== Segment start ==

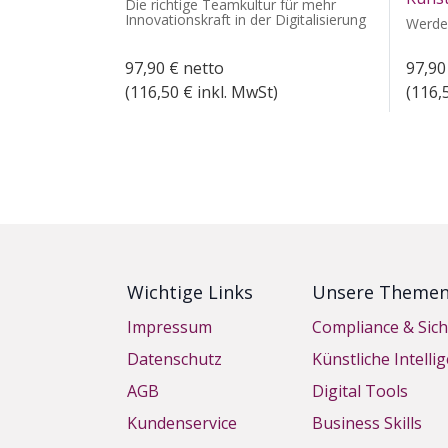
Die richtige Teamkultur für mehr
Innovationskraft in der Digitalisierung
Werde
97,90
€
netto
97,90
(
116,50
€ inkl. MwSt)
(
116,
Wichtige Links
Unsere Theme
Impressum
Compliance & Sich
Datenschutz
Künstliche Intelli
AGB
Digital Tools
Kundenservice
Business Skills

== Segment end ==
== Segment start ==

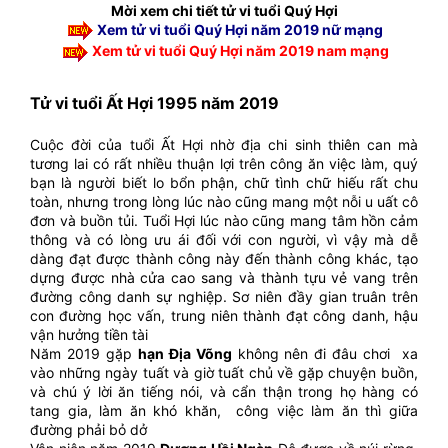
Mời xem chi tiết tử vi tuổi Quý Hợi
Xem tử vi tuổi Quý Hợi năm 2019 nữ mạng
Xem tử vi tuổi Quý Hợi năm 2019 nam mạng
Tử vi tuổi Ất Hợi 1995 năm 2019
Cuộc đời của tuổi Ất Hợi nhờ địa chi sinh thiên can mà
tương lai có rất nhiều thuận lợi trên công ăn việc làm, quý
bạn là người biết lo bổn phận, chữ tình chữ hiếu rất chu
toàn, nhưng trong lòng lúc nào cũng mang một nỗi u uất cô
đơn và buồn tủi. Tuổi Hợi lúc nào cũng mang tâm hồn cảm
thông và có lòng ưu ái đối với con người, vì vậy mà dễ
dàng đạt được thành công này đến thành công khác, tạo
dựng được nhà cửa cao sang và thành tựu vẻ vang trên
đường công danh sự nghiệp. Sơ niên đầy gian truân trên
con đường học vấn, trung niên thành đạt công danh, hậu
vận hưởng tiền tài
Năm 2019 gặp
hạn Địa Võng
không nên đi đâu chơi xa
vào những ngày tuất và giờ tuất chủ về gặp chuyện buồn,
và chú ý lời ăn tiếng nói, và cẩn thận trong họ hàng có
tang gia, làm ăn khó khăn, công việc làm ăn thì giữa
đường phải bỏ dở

== Segment end ==
== Segment start ==

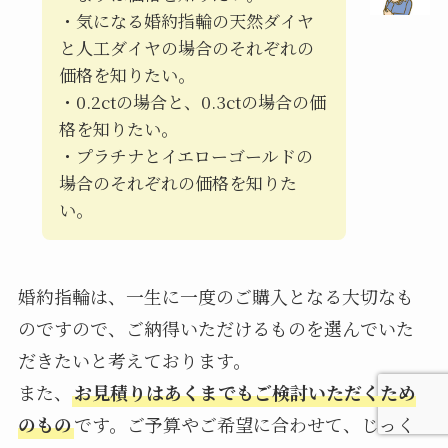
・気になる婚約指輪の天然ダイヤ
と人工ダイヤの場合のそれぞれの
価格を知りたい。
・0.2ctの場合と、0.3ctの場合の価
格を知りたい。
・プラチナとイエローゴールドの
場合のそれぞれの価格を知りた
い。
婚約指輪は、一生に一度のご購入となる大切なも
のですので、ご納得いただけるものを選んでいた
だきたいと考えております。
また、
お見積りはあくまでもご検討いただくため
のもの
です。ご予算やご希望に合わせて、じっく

== Segment end ==

* [EXERCISE DESCRIPTION] Please copy the lines in the records above between the one holding "Die richtige Teamkultur für mehr" and the one holding "Business Skills", inclusive, exactly and with no other line.

* [RESPONSE AREA]
Die richtige Teamkultur für mehr
Innovationskraft in der Digitalisierung
Werde
97,90
€
netto
97,90
(
116,50
€ inkl. MwSt)
(
116,
Wichtige Links
Unsere Theme
Impressum
Compliance & Sich
Datenschutz
Künstliche Intelli
AGB
Digital Tools
Kundenservice
Business Skills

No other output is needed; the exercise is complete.